The PEOPLE of the State of New York, Respondent,

Felix RIVERA, Defendant-Appellant
Supreme Court, Appellate Division, First Department
77 A.D.2d 538 (1980)


 Judgment of conviction, after non-jury trial, Supreme Court, New York County rendered June 21, 1979, affirmed.  During a street altercation between members of two families, the Riveras and the Guadalupes, defendant Felix Rivera called to his brother Raul: "Get the gun!"  Raul ran to his own home and returned with a loaded weapon.  William Guadalupe advanced on Raul and Felix yelled to his brother to kill William.  Raul fired and William fell dead.
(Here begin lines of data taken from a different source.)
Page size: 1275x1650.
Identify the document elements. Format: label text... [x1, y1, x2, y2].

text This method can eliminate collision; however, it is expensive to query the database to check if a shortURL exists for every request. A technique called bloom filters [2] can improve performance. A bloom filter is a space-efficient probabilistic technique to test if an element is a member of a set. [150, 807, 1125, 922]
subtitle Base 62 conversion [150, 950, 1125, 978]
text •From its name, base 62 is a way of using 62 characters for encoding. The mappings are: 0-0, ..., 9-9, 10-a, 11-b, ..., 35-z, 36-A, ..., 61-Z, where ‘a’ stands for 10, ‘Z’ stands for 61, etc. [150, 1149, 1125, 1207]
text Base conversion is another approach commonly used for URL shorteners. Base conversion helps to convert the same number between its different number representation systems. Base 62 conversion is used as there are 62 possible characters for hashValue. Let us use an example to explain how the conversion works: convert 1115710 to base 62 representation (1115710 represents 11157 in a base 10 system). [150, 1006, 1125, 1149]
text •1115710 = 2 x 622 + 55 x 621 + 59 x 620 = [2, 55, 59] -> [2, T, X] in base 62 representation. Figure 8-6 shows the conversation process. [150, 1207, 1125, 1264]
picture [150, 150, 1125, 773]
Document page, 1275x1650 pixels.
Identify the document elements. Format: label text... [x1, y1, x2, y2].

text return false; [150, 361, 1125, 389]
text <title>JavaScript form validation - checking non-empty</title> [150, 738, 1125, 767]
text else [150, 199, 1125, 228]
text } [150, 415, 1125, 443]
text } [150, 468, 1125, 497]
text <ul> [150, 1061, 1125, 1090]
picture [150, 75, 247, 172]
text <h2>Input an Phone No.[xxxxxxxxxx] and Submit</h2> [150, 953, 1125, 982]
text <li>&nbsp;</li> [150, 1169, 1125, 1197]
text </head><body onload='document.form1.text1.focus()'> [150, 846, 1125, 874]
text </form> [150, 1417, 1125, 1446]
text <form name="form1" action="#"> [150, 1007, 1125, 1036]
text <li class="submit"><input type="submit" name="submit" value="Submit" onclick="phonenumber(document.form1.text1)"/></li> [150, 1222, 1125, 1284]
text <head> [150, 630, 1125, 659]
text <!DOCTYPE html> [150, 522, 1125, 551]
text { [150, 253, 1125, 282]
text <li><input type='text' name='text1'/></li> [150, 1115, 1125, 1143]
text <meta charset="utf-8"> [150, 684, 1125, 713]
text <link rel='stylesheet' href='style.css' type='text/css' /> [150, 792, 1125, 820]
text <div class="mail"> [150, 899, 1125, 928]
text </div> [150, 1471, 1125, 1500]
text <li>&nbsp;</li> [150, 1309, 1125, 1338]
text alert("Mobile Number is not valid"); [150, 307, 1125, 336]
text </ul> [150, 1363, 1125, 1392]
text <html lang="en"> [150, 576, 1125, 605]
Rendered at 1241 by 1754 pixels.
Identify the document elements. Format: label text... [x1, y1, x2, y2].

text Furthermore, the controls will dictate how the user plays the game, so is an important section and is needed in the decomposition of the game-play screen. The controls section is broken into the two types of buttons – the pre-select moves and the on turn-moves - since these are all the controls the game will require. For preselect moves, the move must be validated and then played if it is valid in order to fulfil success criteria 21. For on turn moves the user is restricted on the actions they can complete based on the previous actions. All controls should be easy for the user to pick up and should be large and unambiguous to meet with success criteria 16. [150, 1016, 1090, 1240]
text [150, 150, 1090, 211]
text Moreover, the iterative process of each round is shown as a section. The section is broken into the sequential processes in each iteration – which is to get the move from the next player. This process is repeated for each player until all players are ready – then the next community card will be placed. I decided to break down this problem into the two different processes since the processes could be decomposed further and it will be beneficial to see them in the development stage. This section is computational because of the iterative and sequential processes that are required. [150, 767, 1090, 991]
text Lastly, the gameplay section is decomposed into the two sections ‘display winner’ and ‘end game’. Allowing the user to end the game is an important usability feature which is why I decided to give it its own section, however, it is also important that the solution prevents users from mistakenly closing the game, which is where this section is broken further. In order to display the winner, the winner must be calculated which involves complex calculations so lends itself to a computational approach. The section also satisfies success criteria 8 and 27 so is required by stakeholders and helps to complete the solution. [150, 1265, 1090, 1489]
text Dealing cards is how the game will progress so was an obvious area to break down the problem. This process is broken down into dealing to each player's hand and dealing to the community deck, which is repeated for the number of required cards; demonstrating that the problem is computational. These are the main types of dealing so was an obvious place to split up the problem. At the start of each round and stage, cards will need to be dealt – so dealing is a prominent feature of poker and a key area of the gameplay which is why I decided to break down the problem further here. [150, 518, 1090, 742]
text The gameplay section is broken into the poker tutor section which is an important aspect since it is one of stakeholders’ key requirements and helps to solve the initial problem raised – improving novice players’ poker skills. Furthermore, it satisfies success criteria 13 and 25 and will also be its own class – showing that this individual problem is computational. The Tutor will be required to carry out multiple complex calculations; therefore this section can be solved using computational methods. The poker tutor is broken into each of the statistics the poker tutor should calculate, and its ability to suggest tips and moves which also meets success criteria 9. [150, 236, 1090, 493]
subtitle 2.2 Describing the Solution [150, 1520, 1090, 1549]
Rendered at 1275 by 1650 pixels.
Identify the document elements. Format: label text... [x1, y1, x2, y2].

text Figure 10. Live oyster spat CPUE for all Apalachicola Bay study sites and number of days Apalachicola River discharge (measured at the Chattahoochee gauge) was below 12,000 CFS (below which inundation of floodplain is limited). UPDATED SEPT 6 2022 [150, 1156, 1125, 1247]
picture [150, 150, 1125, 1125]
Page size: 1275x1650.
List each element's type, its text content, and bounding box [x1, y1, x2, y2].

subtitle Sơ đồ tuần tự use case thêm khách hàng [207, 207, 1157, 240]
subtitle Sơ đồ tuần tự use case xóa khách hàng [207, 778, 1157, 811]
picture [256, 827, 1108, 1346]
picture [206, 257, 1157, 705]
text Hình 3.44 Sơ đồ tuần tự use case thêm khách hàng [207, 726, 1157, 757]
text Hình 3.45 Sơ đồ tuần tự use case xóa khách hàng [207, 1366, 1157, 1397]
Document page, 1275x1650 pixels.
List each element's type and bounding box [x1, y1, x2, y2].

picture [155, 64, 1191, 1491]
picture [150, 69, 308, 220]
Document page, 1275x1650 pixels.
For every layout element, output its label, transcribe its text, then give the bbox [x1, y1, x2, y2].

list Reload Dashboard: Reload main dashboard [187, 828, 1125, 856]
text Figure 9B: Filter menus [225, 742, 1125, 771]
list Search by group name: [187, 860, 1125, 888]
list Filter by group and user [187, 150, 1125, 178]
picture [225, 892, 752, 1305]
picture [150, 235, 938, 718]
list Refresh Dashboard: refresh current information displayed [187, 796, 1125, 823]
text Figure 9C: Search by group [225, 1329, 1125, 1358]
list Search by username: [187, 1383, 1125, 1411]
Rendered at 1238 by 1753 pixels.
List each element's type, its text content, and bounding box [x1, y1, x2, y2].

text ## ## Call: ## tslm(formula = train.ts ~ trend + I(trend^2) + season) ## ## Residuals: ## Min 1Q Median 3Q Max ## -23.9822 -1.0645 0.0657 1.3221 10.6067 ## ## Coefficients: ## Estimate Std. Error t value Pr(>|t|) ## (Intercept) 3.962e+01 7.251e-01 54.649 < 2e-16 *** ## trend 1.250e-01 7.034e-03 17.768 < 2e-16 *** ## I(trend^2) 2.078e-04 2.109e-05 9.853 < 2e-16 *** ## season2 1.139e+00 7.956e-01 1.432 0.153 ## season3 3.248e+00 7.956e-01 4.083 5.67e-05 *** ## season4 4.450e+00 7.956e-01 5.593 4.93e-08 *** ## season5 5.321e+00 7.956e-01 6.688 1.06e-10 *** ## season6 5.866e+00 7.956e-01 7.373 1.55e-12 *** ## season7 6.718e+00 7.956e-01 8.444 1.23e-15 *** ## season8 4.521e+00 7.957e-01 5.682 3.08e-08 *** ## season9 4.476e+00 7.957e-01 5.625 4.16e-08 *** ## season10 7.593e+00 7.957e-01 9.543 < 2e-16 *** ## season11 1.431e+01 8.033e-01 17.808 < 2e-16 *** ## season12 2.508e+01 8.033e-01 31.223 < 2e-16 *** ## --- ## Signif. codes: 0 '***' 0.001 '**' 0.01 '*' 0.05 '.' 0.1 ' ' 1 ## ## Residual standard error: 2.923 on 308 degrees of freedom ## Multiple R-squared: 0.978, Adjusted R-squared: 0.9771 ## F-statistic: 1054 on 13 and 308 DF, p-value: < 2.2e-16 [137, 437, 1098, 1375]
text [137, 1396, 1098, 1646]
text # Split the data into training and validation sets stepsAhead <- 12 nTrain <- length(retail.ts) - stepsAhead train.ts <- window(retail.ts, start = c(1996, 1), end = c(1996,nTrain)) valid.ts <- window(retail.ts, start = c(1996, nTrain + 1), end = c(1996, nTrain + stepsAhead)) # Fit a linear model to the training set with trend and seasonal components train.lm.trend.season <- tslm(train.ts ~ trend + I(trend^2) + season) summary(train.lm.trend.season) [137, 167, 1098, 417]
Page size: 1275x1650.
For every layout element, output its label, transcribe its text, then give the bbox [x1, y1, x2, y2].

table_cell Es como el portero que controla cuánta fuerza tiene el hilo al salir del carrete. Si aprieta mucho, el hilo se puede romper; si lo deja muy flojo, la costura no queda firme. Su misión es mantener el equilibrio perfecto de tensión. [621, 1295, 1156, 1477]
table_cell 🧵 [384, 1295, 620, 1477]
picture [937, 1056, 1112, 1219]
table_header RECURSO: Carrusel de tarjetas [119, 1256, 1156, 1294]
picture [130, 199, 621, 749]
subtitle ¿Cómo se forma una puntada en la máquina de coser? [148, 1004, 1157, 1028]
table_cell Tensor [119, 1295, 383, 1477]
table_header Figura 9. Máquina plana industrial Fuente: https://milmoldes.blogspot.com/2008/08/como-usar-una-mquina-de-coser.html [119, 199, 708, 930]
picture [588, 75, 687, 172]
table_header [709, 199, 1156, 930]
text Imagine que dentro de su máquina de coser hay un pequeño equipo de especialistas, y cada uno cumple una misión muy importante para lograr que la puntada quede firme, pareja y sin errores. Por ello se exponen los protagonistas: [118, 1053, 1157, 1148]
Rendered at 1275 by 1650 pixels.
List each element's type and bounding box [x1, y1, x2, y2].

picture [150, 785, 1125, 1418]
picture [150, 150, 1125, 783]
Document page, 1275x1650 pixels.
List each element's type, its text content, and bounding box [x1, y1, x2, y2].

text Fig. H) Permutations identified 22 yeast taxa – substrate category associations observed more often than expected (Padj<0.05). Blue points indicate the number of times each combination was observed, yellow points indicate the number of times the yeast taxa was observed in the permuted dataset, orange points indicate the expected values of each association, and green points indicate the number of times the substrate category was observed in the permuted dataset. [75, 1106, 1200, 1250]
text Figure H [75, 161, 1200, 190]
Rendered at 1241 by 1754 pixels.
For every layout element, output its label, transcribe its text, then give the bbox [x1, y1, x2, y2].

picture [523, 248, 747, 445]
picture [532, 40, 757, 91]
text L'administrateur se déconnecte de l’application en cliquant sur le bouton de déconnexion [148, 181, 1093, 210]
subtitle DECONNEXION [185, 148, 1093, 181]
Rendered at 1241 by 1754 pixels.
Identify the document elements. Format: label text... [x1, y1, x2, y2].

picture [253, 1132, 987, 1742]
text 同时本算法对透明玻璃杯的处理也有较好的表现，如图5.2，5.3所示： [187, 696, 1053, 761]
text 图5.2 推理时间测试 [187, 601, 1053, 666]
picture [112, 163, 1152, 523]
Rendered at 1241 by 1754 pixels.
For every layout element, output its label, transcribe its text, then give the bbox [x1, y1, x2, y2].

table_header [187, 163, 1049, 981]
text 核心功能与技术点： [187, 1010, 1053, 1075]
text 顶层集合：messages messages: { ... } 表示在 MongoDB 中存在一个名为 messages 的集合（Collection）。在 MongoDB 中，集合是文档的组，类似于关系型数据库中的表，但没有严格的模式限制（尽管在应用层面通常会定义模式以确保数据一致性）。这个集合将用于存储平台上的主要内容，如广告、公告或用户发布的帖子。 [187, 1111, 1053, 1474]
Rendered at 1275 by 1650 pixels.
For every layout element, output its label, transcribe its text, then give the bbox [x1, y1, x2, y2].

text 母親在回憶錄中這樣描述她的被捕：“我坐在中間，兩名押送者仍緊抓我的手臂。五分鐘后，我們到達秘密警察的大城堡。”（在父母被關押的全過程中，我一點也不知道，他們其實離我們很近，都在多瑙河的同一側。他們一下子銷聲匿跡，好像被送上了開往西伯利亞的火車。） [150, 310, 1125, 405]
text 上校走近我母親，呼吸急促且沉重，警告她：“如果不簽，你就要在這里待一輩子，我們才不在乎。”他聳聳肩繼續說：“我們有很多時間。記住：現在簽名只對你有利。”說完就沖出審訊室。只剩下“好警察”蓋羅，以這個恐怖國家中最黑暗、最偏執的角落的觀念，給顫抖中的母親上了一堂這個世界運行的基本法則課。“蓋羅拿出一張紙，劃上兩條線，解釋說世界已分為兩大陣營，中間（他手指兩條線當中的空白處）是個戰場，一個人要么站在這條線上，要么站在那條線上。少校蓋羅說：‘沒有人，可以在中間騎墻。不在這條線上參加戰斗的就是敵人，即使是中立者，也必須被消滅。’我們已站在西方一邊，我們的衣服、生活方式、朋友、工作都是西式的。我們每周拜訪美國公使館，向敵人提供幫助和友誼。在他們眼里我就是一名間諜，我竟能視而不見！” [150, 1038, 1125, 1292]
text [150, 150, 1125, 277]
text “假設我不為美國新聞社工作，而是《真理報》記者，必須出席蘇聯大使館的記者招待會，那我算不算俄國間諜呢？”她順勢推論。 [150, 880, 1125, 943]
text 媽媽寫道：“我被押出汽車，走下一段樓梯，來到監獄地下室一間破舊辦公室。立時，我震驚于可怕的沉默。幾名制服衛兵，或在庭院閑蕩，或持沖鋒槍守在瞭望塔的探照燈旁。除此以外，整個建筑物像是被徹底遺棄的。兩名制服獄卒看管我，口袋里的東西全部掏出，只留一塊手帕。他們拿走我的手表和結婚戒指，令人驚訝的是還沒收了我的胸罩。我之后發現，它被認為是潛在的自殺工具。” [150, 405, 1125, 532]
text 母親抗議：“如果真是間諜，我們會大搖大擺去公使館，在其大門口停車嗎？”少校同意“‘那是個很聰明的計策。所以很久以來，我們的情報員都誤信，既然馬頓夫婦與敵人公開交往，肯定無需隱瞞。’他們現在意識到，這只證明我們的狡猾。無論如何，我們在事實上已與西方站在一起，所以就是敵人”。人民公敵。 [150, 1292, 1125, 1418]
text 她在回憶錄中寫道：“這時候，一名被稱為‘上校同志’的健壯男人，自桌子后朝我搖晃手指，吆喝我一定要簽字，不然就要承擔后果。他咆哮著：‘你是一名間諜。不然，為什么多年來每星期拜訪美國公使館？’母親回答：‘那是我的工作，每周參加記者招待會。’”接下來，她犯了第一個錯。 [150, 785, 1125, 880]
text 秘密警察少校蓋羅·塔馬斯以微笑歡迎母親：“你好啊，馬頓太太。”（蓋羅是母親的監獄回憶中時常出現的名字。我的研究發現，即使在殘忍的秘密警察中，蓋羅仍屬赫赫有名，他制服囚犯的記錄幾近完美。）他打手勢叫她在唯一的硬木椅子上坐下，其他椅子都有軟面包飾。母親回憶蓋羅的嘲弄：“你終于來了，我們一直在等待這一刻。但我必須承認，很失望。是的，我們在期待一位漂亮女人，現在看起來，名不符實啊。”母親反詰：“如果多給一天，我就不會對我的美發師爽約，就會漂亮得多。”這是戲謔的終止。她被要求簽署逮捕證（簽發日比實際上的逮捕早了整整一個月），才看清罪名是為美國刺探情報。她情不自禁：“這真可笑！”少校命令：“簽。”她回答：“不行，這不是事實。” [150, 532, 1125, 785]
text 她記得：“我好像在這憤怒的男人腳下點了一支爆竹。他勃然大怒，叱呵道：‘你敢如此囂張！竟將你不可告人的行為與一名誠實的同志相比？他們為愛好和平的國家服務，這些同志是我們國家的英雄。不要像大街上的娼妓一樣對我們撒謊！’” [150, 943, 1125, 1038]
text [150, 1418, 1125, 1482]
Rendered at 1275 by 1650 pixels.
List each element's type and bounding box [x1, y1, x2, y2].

Felix then indicated German Guadalupe [p. 539] and told Raul to shoot him.  The latter complied, wounding his victim.  Defendant was convicted only of possession of the weapon with intent to use it unlawfully against another (PL 265.03).  On this appeal, defendant raises claimed repugnance of the verdict, as well as absence of actual possession.  There was no repugnance evidence in the court's verdict which, acquitting defendant of homicide and assault counts, convicted of possession of the gun with intent to commit the assault of which acquitted.  The court, while engaging in some discussion with counsel at the close of the case, did not articulate the reasons for the verdict.  We cannot speculate why the court did not convict defendant-appellant of either the homicide or the assault count, whether it was because the evidence was not believed, or whether this was exercise of a prerogative to convict of a lesser crime because the victim "deserved what he got" a rough but not unknown form of justice.  There was no repugnance in this verdict, inconsistency perhaps, but that is always within the scope of authority of a trier of the fact. . . .

As to whether this defendant had possession of the weapon, as defined in PL 10.00(8), while it is true that brother Felix never had the gun in his hand, he had complete "dominion" and "control" over it, commanding brother Raul to get it and bring it and to pull the trigger.  Raul's act was that of Felix as though Felix had used his muscles instead of his voice and his will. Possession was in both and the requisite intent resided in the mind of each. See People v. Keitt, 42 N.Y.2d 926, 397 N.Y.S.2d 997, 336 N.E.2d 1350. . . .

 All concur except KUPFERMAN and YESAWICH, JJ., who concur in the result only.